Mentre la situazione del Covid-19 in Brasile rischia di “europeizzarsi”, trasformandolo nel nuovo centro di questa pandemia (sempre che a giugno in Europa la problematica possa risolversi), due Paesi dell’America Latina, più passa il tempo, si stanno “gemellando” nella tragedia perché il coronavirus, nonostante i numeri “ufficiali” estremamente bassi, si muove in due nazioni che di certo non hanno bisogno di questa malattia perché già vivono una tragedia economica e sociale drammatica: parlo sia dell’Argentina, ma soprattutto del Venezuela.



Ambedue governate dal populismo da anni (tranne il breve periodo di 4 anni di Presidenza di Mauricio Macri in Argentina, dove però si è avuto paura di cambiare), il Venezuela ha però raggiunto e superato i limiti del dramma.

Il chavismo e la sua interpretazione madurista hanno portato la ricchissima nazione caraibica al disastro totale con la fuga di milioni di abitanti ai quattro angoli del mondo per fuggire non solo dalla fame, ma anche dalla selvaggia repressione del regime. Il bello di questo esodo biblico risiede nel fatto che moltissimi tra i fuggitivi sono medici e infermieri stabilitisi in vari Paesi che, con la pandemia del Covid-19, hanno sofferto una crisi del sistema sanitario dovuta anche a una sostanziale mancanza di organici. Gente che ovviamente finora ha dovuto adattarsi ad altri lavori, ma che si è resa immediatamente disponibile a porre la sua professionalità al servizio della causa. Stranamente, però, l’Italia ha preferito importare medici cubani a costi incredibili (circa 3.000 euro al mese pro capite, di cui però i “dottori” ne prenderanno solo 600…. il resto va al Governo cubano). Stessa situazione si era creata sia in Bolivia che in Argentina, ma se nel primo Paese si è arrivati alla loro espulsione dopo che si è scoperto che molti di loro erano solo infermieri o operatori di ambulanze, a Buenos Aires ci ha pensato una protesta dei medici (che in Argentina abbondano) a risolvere la questione.



In Venezuela, invece, da anni i medici provenienti dall’Avana operano nell’intera nazione, un Paese dove il Covid-19 ha registrato solo 400 persone infettate (di cui 10 morte), ma dove il regime ha imposto una quarantena rigidissima che ha generato vari disordini e assalti ai supermercati, ovviamente repressi sia dalla gendarmeria che dai reparti clandestini di repressione, squadre composte spesso da ex carcerati liberati dalla prigione in cambio della loro fedeltà al potere.

Il caos è ormai totale: anche se Maduro in due giornate “sperimentali”, il 26 e 27 aprile, aveva allentato le drastiche misure di isolamento permettendo l’uscita di anziani e bambini all’aria aperta per effettuare passeggiate, molti negozi sono stati costretti ad aprire pena il loro fallimento immediato anche perché, a differenza di altri Paesi, la crisi del Venezuela era già drammatica prima della pandemia, e ha portata il Paese a limiti ormai insostenibili vista una gigantesca recessione economica che dura da anni.



Come accade sempre quando la situazione peggiora, ecco apparire il solito tentativo di golpe (ovviamente fallito) operato dagli Stati Uniti: questa volta attraverso un gruppo di mercenari con un’invasione via mare, provenienti dalla Colombia.

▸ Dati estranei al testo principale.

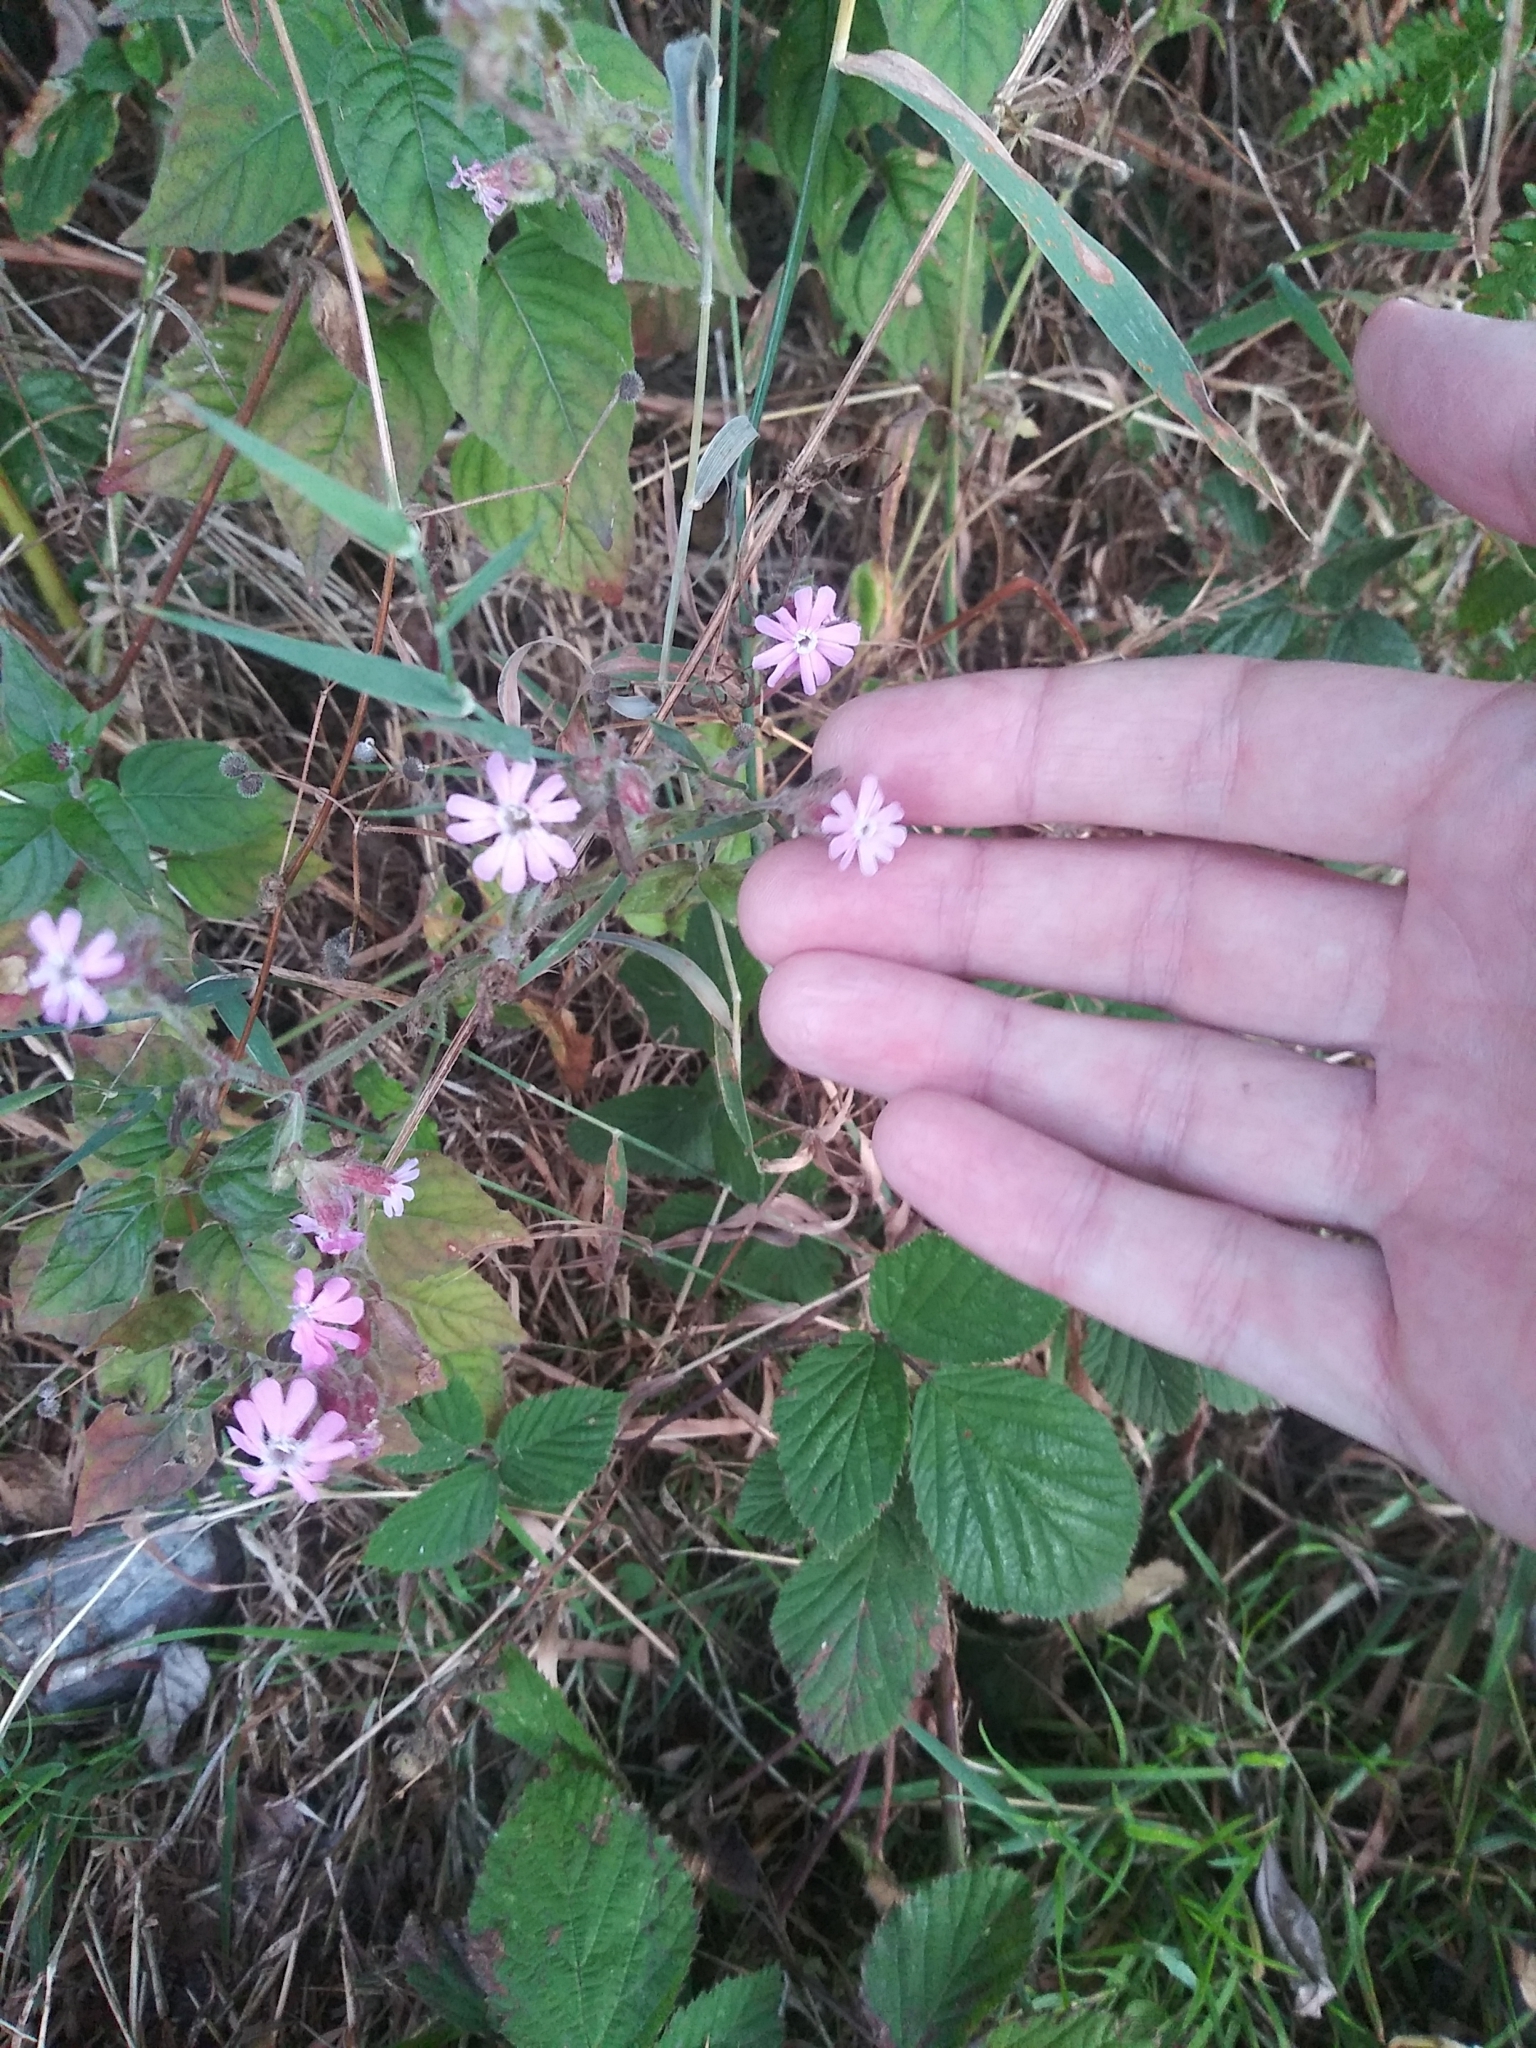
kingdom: Plantae
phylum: Tracheophyta
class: Magnoliopsida
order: Caryophyllales
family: Caryophyllaceae
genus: Silene
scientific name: Silene dioica
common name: Red campion
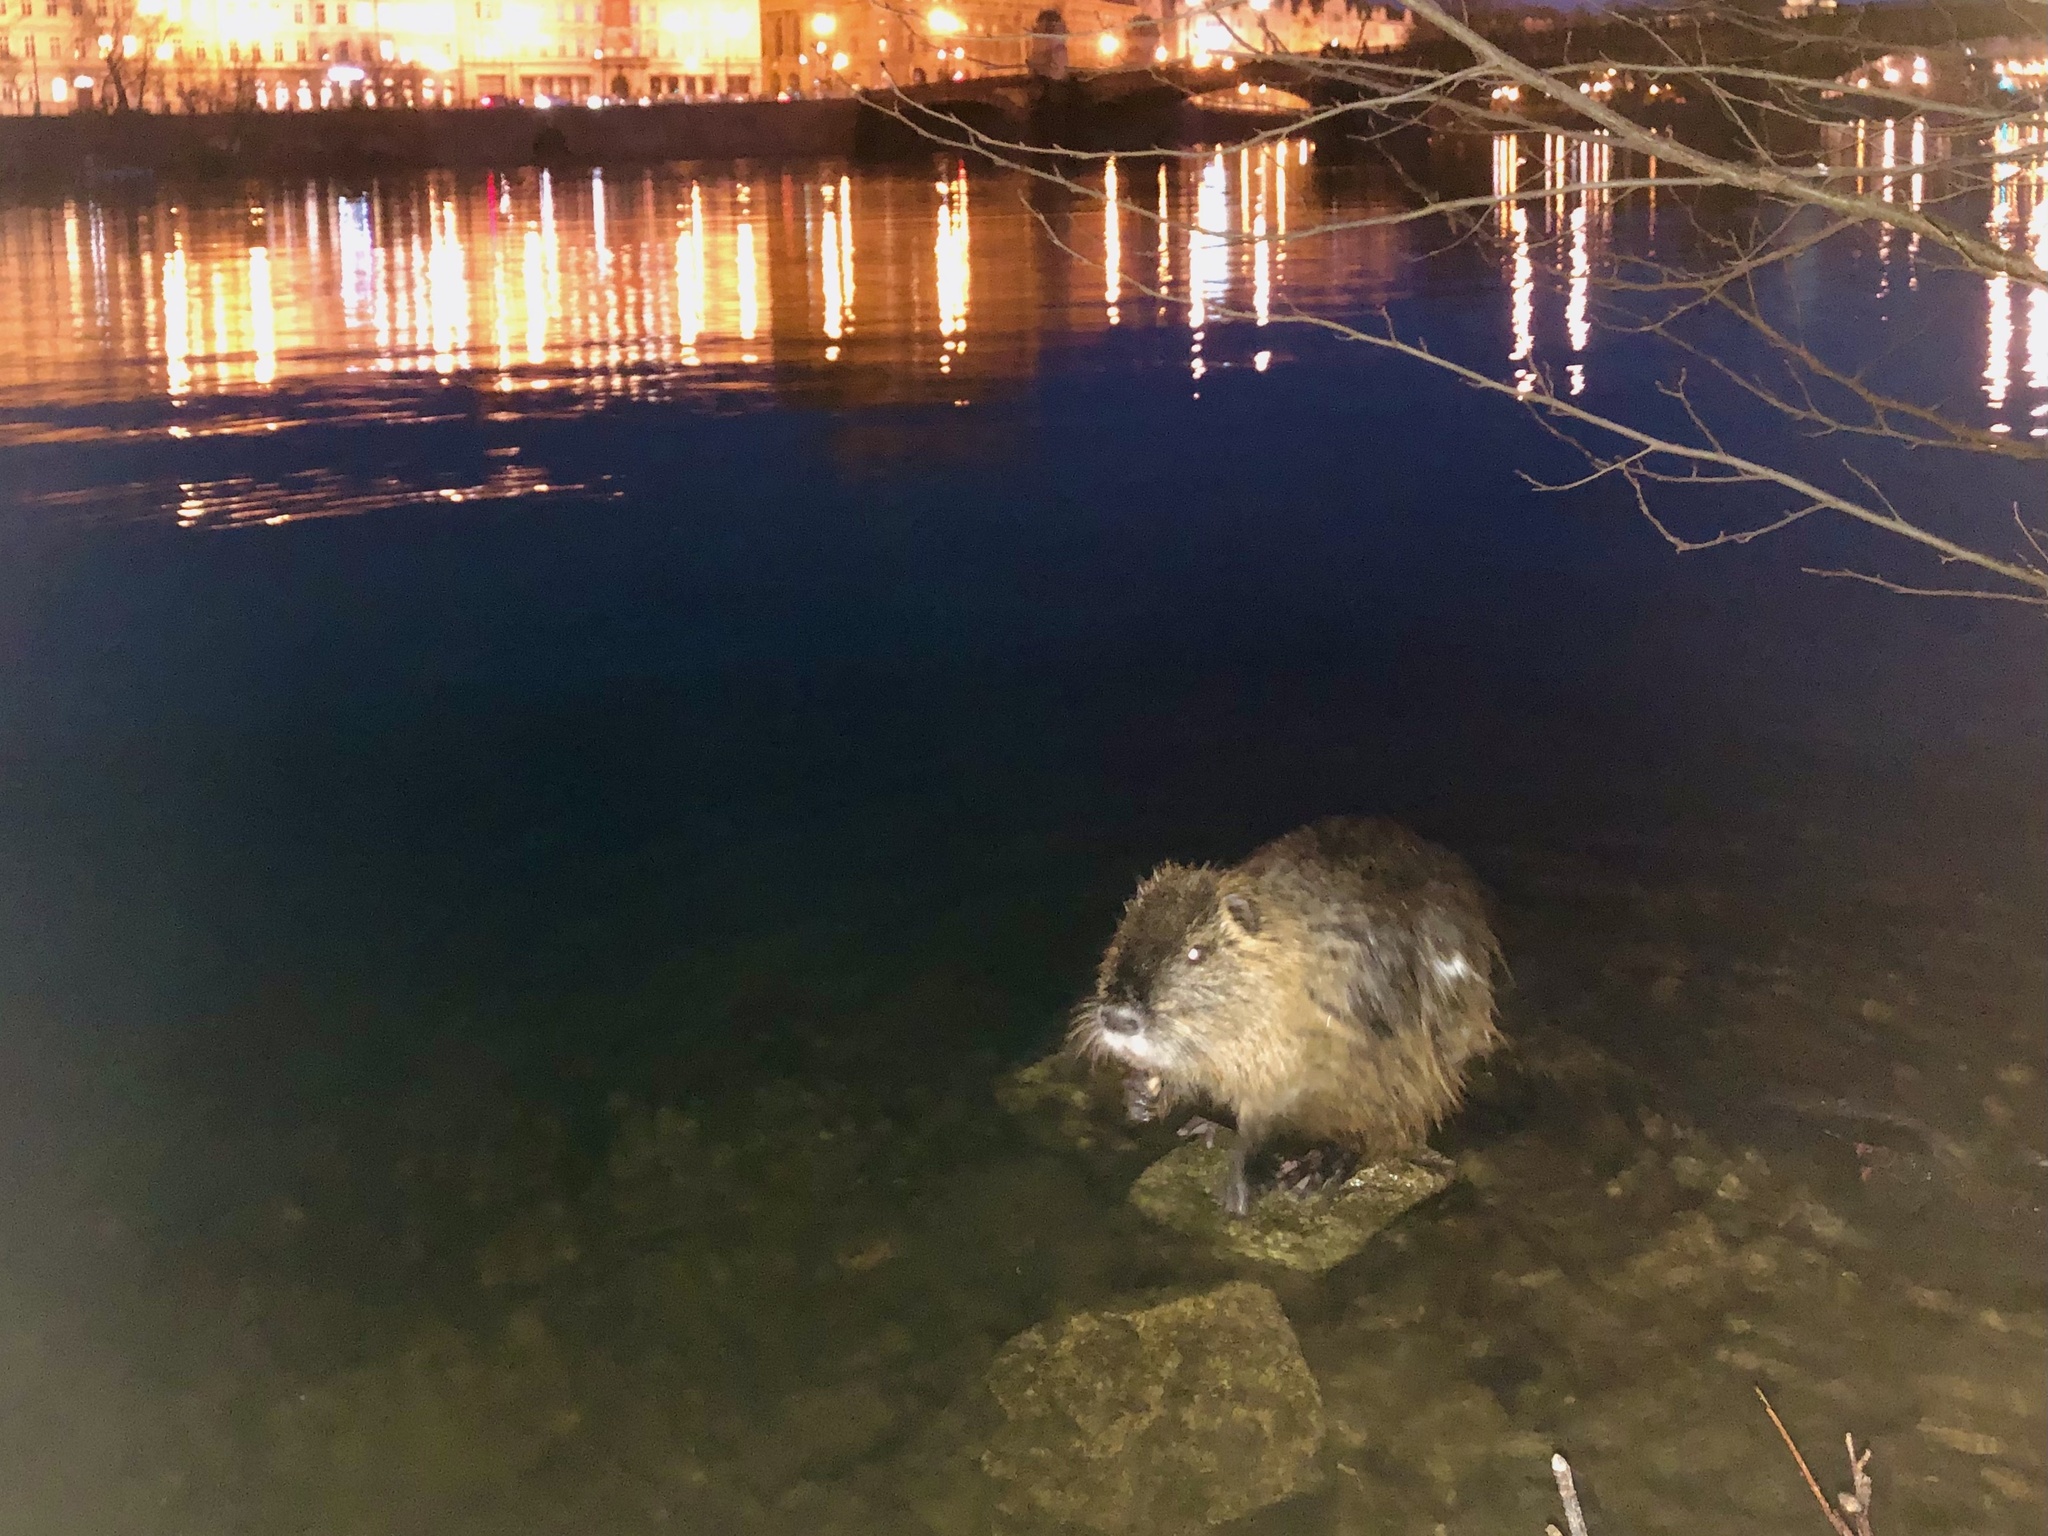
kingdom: Animalia
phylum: Chordata
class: Mammalia
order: Rodentia
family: Myocastoridae
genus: Myocastor
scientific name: Myocastor coypus
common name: Coypu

Lo ha annunciato giorni fa il ministro degli Interni venezuelano Nestor Reverol, poco tempo dopo la scelta americana di mettere una taglia sul Presidente Maduro e il suo Governo accusandoli di narcotraffico.

Di certo in questi anni si sono ascoltate le più disparate teorie sulla successione al dittatore caraibico, con varie trattative per un ritorno alla democrazia nel Paese: tutte fallite anche perché l’opposizione guidata dal Presidente ad interim Guaidó ha perduto l’enorme seguito che aveva sia per una sostanziale incapacità di unità delle proprie forze che per la durissima repressione che si è venuta a creare nel Paese. L’occasione del Covid-19, poi, permette al regime di restringere ancor di più le già scarse libertà di un popolo, quello venezuelano, che purtroppo continua a pagare il salatissimo conto del suo errore nel credere alla “democrazia” populista come la soluzione dei mali dei precedenti Governi corrotti.